Swap.com
- Type: Private^{[citation needed]}
- Industry: Consignment
- Founded: August 2012 in Woodridge, Illinois
- Founders: Juha Koponen; Jussi Koskinen;
- Defunct: 2023
- Headquarters: Downers Grove, IL, United States
- Key people: Antonio Gallizio (CEO); Juha Koponen (Co-founder & Chief Data Scientist); Jussi Koskinen (Co-Founder & Chief Technology & Product Officer);
- Products: Pre-owned Baby, Kids’, Maternity, Men's and Women’s Clothing and accessories
- Website: swap.com

= Swap.com =

Online thrift store

Swap.com was an online thrift and consignment store offering pre-owned baby, kid's, maternity, men's and women's apparel and accessories. The company operated out of the Chicago suburb of Downers Grove, Illinois with a fulfillment center based in Rocky Mount, North Carolina.

The sellers' priced their own items and Swap.com handles the fulfillment and returns process for items sold.

==Platform==
Swap.com was a platform for buying and selling used items. Sellers sent their items to the Swap.com fulfillment center in Rocky Mount, North Carolina. After checking the items for quality, Swap.com individually packaged hold the items in their warehouse for sale to a shopper on the platform. Swap.com charged a service fee of $1.50 + 30% of the selling price of each item, as well as a $11.99 per box inbound fee for processing and listing items that were sent to its logistics center.

== History ==
The service started in late 2012 when Netcycler Inc. acquired Swaptree, operating on the Swap.com domain. The company closed Swaptree and launched what is now Swap.com in 2013 in 12,000 square foot facility in Addison, IL and relocated to a 67,000 square foot facility in Bolingbrook, IL in 2014, and in September 2015 relocated to a larger 360,000 square foot facility in Bolingbrook.

In March 2014, Swap.com launched a women's apparel service with 25,000 women's apparel and accessory items and launched men's apparel in June 2016. The service was the largest online consignment retailer with more than 2,000,000 items available for purchase.

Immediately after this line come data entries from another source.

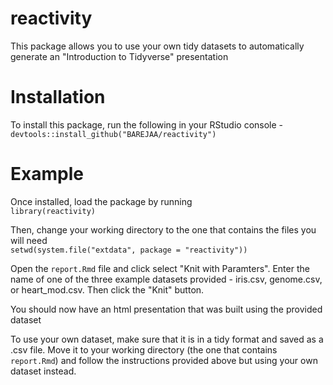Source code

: # reactivity
This package allows you to use your own tidy datasets to automatically generate an "Introduction to Tidyverse" presentation

# Installation
To install this package, run the following in your RStudio console -  
`devtools::install_github("BAREJAA/reactivity")`

# Example
Once installed, load the package by running  
`library(reactivity)`

Then, change your working directory to the one that contains the files you will need  
`setwd(system.file("extdata", package = "reactivity"))`

Open the `report.Rmd` file and click select "Knit with Paramters". Enter the name of one of the three example datasets provided - iris.csv, genome.csv, or heart_mod.csv. Then click the "Knit" button.

You should now have an html presentation that was built using the provided dataset

To use your own dataset, make sure that it is in a tidy format and saved as a .csv file. Move it to your working directory (the one that contains `report.Rmd`) and follow the instructions provided above but using your own dataset instead.

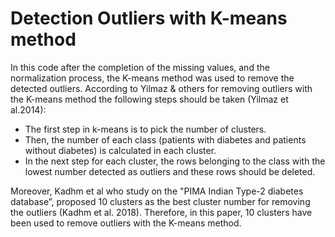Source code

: # Detection Outliers with K-means method 
In this code after the completion of the missing values, and the normalization process, the K-means method was used to remove the detected outliers. According to Yilmaz & others for removing outliers with the K-means method the following steps should be taken (Yilmaz et al.2014): 
- The first step in k-means is to pick the number of clusters.
- Then, the number of each class (patients with diabetes and patients without diabetes) is calculated in each cluster. 
- In the next step for each cluster, the rows belonging to the class with the lowest number detected as outliers and these rows should be deleted. 

Moreover, Kadhm et al who study on the "PIMA Indian Type-2 diabetes database”, proposed 10 clusters as the best cluster number for removing the outliers (Kadhm et al. 2018). Therefore, in this paper, 10 clusters have been used to remove outliers with the K-means method.
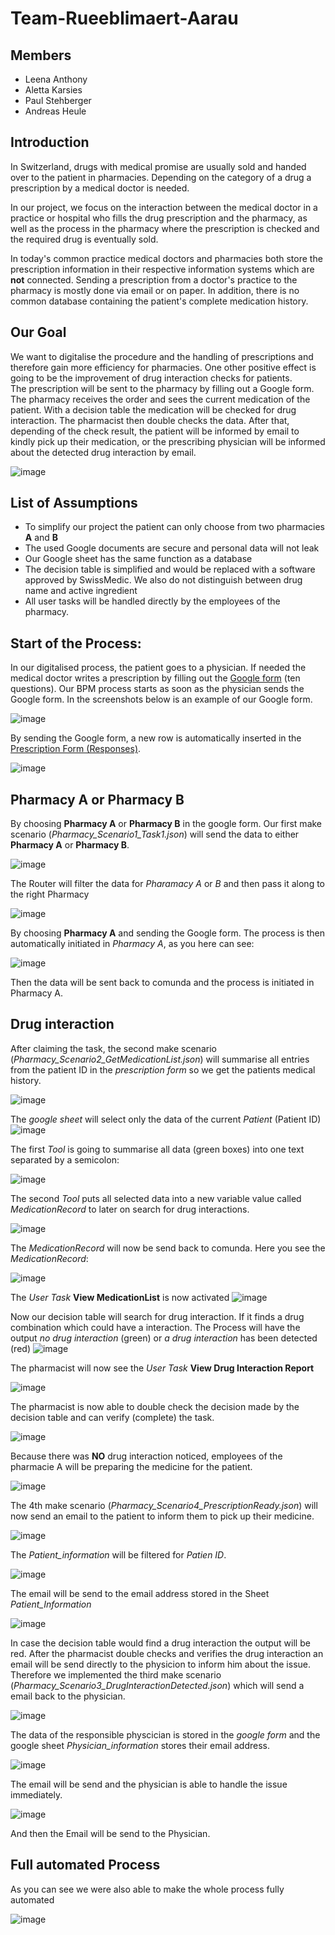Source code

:# Team-Rueeblimaert-Aarau
## Members

- Leena Anthony
- Aletta Karsies
- Paul Stehberger
- Andreas Heule

## Introduction

In Switzerland, drugs with medical promise are usually sold and handed over to the patient in pharmacies. Depending on the category of a drug a prescription by a medical doctor is needed.

In our project, we focus on the interaction between the medical doctor in a practice or hospital who fills the drug prescription and the pharmacy, as well as the process in the pharmacy where the prescription is checked and the required drug is eventually sold.

In today's common practice medical doctors and pharmacies both store the prescription information in their respective information systems which are **not** connected. Sending a prescription from a doctor's practice to the pharmacy is mostly done via email or on paper. In addition, there is no common database containing the patient's complete medication history.

## Our Goal

We want to digitalise the procedure and the handling of prescriptions and therefore gain more efficiency for pharmacies. One other positive effect is going to be the improvement of drug interaction checks for patients.  
The prescription will be sent to the pharmacy by filling out a Google form. The pharmacy receives the order and sees the current medication of the patient. With a decision table the medication will be checked for drug interaction. The pharmacist then double checks the data. After that, depending of the check result, the patient will be informed by email to kindly pick up their medication, or the prescribing physician will be informed about the detected drug interaction by email.

![image](https://user-images.githubusercontent.com/115709957/209010933-959bf8d1-bb6a-4d2a-9c92-da9564c3c892.png)


## List of Assumptions

- To simplify our project the patient can only choose from two pharmacies **A** and **B**
-	The used Google documents are secure and personal data will not leak
-	Our Google sheet has the same function as a database
- The decision table is simplified and would be replaced with a software approved by SwissMedic. We also do not distinguish between drug name and active ingredient
- All user tasks will be handled directly by the employees of the pharmacy.

## Start of the Process:

In our digitalised process, the patient goes to a physician. If needed the medical doctor writes a prescription by filling out the [Google form][1] (ten questions). Our BPM process starts as soon as the physician sends the Google form. In the screenshots below is an example of our Google form.

[1]: https://docs.google.com/forms/d/e/1FAIpQLSfqVcNNJvv8UbSqdx3HZtLKWscjcq13AHXkysQsV_cB3ej1MA/viewform
![image](https://user-images.githubusercontent.com/115709957/209001835-aad677fd-aff0-4c5e-b1d3-844213653510.png)

By sending the Google form, a new row is automatically inserted in the [Prescription Form (Responses)][2].

[2]: https://docs.google.com/spreadsheets/d/1xP-jTlqB5-bax8qxv7f1s43OcnDquWo0AHF_OP_aLEc/edit#gid=1636714263

![image](https://user-images.githubusercontent.com/115709957/209001861-63387c09-e27e-40cc-b552-2ce6e6a32de7.png)

## Pharmacy A or Pharmacy B
By choosing **Pharmacy A** or **Pharmacy B** in the google form. Our first make scenario (*Pharmacy_Scenario1_Task1.json*) will send the data to either **Pharmacy A** or **Pharmacy B**.

![image](https://user-images.githubusercontent.com/115709957/209001900-3ed89301-9fc3-4b4d-b506-2e13b30b0221.png)

The Router will filter the data for *Pharamacy A* or *B* and then pass it along to the right Pharmacy

![image](https://user-images.githubusercontent.com/115709957/209001948-df0d4acf-8b5d-46f6-8c3e-5b05f61759f6.png)

By choosing **Pharmacy A** and sending the Google form. The process is then automatically initiated in *Pharmacy A*, as you here can see:

![image](https://user-images.githubusercontent.com/115709957/209001997-b57b0000-bd0c-4d2b-b819-7fd4b736b58a.png)

Then the data will be sent back to comunda and the process is initiated in Pharmacy A.

## Drug interaction
After claiming the task, the second make scenario (*Pharmacy_Scenario2_GetMedicationList.json*) will summarise all entries from the patient ID in the *prescription form* so we get the patients medical history.

![image](https://user-images.githubusercontent.com/115709957/209002041-92716fb0-dc5d-430e-b7d2-db0b8903b8c5.png)

The *google sheet* will select only the data of the current *Patient* (Patient ID)
![image](https://user-images.githubusercontent.com/115709957/209002059-38188e99-f47c-4e14-ac19-efb56850bdd4.png)

The first *Tool* is going to summarise all data (green boxes) into one text separated by a semicolon:

![image](https://user-images.githubusercontent.com/115709957/209002076-fc30e509-9adb-4b1e-ab24-cd61765b9696.png)

The second *Tool* puts all selected data into a new variable value called *MedicationRecord* to later on search for drug interactions. 

![image](https://user-images.githubusercontent.com/115709957/209002155-d18210f1-840d-4e09-9697-6f8a545e9f7b.png)

The *MedicationRecord* will now be send back to comunda. Here you see the *MedicationRecord*:

![image](https://user-images.githubusercontent.com/115709957/209002192-fe4cd3e0-738c-46a9-b9e3-8fbf42a5b78a.png)

The *User Task* **View MedicationList** is now activated
![image](https://user-images.githubusercontent.com/115709957/209002225-e2b43dcd-a031-4c59-9288-9dfc32a36c2b.png)



Now our decision table will search for drug interaction. If it finds a drug combination which could have a interaction. The Process will have the output *no drug interaction* (green) or *a drug interaction* has been detected (red)
![image](https://user-images.githubusercontent.com/115709957/209002255-6a2446d5-12c5-4b01-95ff-35bec9754c67.png)

The pharmacist will now see the *User Task* **View Drug Interaction Report**

![image](https://user-images.githubusercontent.com/115709957/209002242-8df6160b-c570-4697-97d2-37efae24cec4.png)

The pharmacist is now able to double check the decision made by the decision table and can verify (complete) the task.

![image](https://user-images.githubusercontent.com/115709957/209002279-2509f8f1-d1c8-477c-9d0b-bfaa34a3603c.png)

 Because there was **NO** drug interaction noticed, employees of the pharmacie A will be preparing the medicine for the patient.
 
![image](https://user-images.githubusercontent.com/115709957/209002298-86c4577a-ed93-4a6d-9398-390e52d3bfc4.png)

 The 4th make scenario (*Pharmacy_Scenario4_PrescriptionReady.json*) will now send an email to the patient to inform them to pick up their medicine.

![image](https://user-images.githubusercontent.com/115709957/209002318-0fa33eb6-4436-4e9f-8af0-228135d53207.png)

The *Patient_information* will be filtered for *Patien ID*.

![image](https://user-images.githubusercontent.com/115709957/209002330-ceaac104-64a6-4fb4-8025-a9b4419b6302.png)

The email will be send to the email address stored in the Sheet *Patient_Information*

![image](https://user-images.githubusercontent.com/115709957/209002360-65598a09-50a1-4b75-a5f1-10baf58fe8ed.png)

In case the decision table would find a drug interaction the output will be red. After the pharmacist double checks and verifies the drug interaction an email will be send directly to the physicion to inform him about the issue. Therefore we implemented the third make scenario (*Pharmacy_Scenario3_DrugInteractionDetected.json*) which will send a email back to the physician.

![image](https://user-images.githubusercontent.com/115709957/209002385-4b92bf3b-acb7-483f-a98e-954e7e492c37.png)

The data of the responsible physcician is stored in the *google form* and the google sheet *Physician_information* stores their email address.

![image](https://user-images.githubusercontent.com/115709957/209002424-8511c387-5e7f-4958-8cf5-022ce60b3e63.png)

The email will be send and the physician is able to handle the issue immediately. 


![image](https://user-images.githubusercontent.com/115709957/209002467-5975762b-d168-4992-83c0-d7e3c0096ed0.png)

And then the Email will be send to the Physician.

## Full automated Process

As you can see we were also able to make the whole process fully automated 

![image](https://user-images.githubusercontent.com/115709957/209134589-682562cd-88ca-4f8e-8518-6527c1318c0b.png)









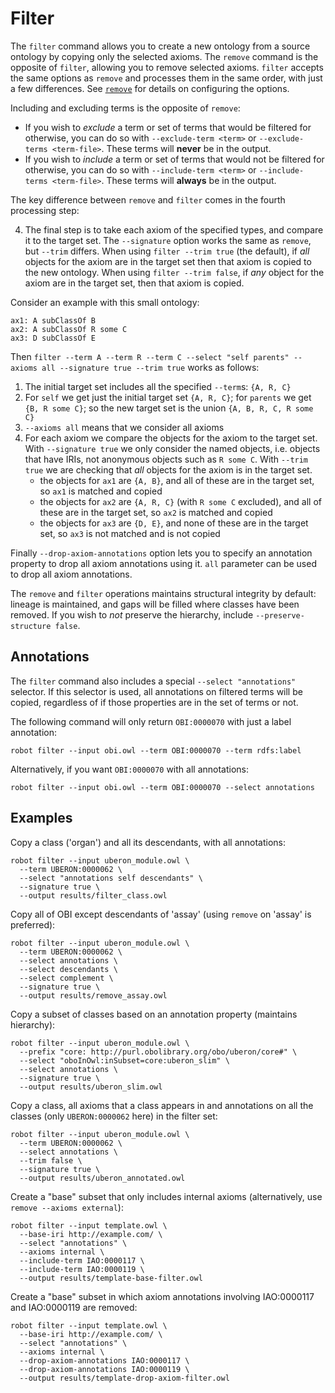 # Filter

The `filter` command allows you to create a new ontology from a source ontology by copying only the selected axioms. The `remove` command is the opposite of `filter`, allowing you to remove selected axioms. `filter` accepts the same options as `remove` and processes them in the same order, with just a few differences. See [`remove`](/remove) for details on configuring the options.

Including and excluding terms is the opposite of `remove`:
* If you wish to *exclude* a term or set of terms that would be filtered for otherwise, you can do so with `--exclude-term <term>` or `--exclude-terms <term-file>`. These terms will **never** be in the output.
* If you wish to *include* a term or set of terms that would not be filtered for otherwise, you can do so with `--include-term <term>` or `--include-terms <term-file>`. These terms will **always** be in the output.

The key difference between `remove` and `filter` comes in the fourth processing step:

4. The final step is to take each axiom of the specified types, and compare it to the target set. The `--signature` option works the same as `remove`, but `--trim` differs. When using `filter --trim true` (the default), if *all* objects for the axiom are in the target set then that axiom is copied to the new ontology. When using `filter --trim false`, if *any* object for the axiom are in the target set, then that axiom is copied.

Consider an example with this small ontology:

```
ax1: A subClassOf B
ax2: A subClassOf R some C
ax3: D subClassOf E
```

Then `filter --term A --term R --term C --select "self parents" --axioms all --signature true --trim true` works as follows:

1. The initial target set includes all the specified `--term`s: `{A, R, C}`
2. For `self` we get just the initial target set `{A, R, C}`; for `parents` we get `{B, R some C}`; so the new target set is the union `{A, B, R, C, R some C}`
3. `--axioms all` means that we consider all axioms
4. For each axiom we compare the objects for the axiom to the target set. With `--signature true` we only consider the named objects, i.e. objects that have IRIs, not anonymous objects such as `R some C`. With `--trim true` we are checking that *all* objects for the axiom is in the target set.
    - the objects for `ax1` are `{A, B}`, and all of these are in the target set, so `ax1` is matched and copied
    - the objects for `ax2` are `{A, R, C}` (with `R some C` excluded), and all of these are in the target set, so `ax2` is matched and copied
    - the objects for `ax3` are `{D, E}`, and none of these are in the target set, so `ax3` is not matched and is not copied

Finally `--drop-axiom-annotations` option lets you to specify an annotation property to drop all axiom annotations using it. `all` parameter can be used to drop all axiom annotations.

The `remove` and `filter` operations maintains structural integrity by default: lineage is maintained, and gaps will be filled where classes have been removed. If you wish to *not* preserve the hierarchy, include `--preserve-structure false`.

## Annotations

The `filter` command also includes a special `--select "annotations"` selector. If this selector is used, all annotations on filtered terms will be copied, regardless of if those properties are in the set of terms or not.

The following command will only return `OBI:0000070` with just a label annotation:

```
robot filter --input obi.owl --term OBI:0000070 --term rdfs:label
```

Alternatively, if you want `OBI:0000070` with all annotations:

```
robot filter --input obi.owl --term OBI:0000070 --select annotations
```

## Examples

Copy a class ('organ') and all its descendants, with all annotations:

    robot filter --input uberon_module.owl \
      --term UBERON:0000062 \
      --select "annotations self descendants" \
      --signature true \
      --output results/filter_class.owl

Copy all of OBI except descendants of 'assay' (using `remove` on 'assay' is preferred):

    robot filter --input uberon_module.owl \
      --term UBERON:0000062 \
      --select annotations \
      --select descendants \
      --select complement \
      --signature true \
      --output results/remove_assay.owl

Copy a subset of classes based on an annotation property (maintains hierarchy):

    robot filter --input uberon_module.owl \
      --prefix "core: http://purl.obolibrary.org/obo/uberon/core#" \
      --select "oboInOwl:inSubset=core:uberon_slim" \
      --select annotations \
      --signature true \
      --output results/uberon_slim.owl

Copy a class, all axioms that a class appears in and annotations on all the classes (only `UBERON:0000062` here) in the filter set:

    robot filter --input uberon_module.owl \
      --term UBERON:0000062 \
      --select annotations \
      --trim false \
      --signature true \
      --output results/uberon_annotated.owl

Create a "base" subset that only includes internal axioms (alternatively, use `remove --axioms external`):

    robot filter --input template.owl \
      --base-iri http://example.com/ \
      --select "annotations" \
      --axioms internal \
      --include-term IAO:0000117 \
      --include-term IAO:0000119 \
      --output results/template-base-filter.owl

Create a "base" subset in which axiom annotations involving IAO:0000117 and IAO:0000119 are removed:

    robot filter --input template.owl \
      --base-iri http://example.com/ \
      --select "annotations" \
      --axioms internal \
      --drop-axiom-annotations IAO:0000117 \
      --drop-axiom-annotations IAO:0000119 \
      --output results/template-drop-axiom-filter.owl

Growth was supported by outside financing and innovation programs. In December 2014, Swap.com announced a $4 million Series A round. In 2016, it reported raising a $20 million Series B round.

In 2019, Swap.com reported an overall turnover of $15 Million. The company was growing with an average quarterly growth rate of over 30 percent, which is expected to continue.

On 17 February 2023, Eagle Filters Group, a company holding a 15% stake in the firm, wrote down its book value of Swap.com shares to zero.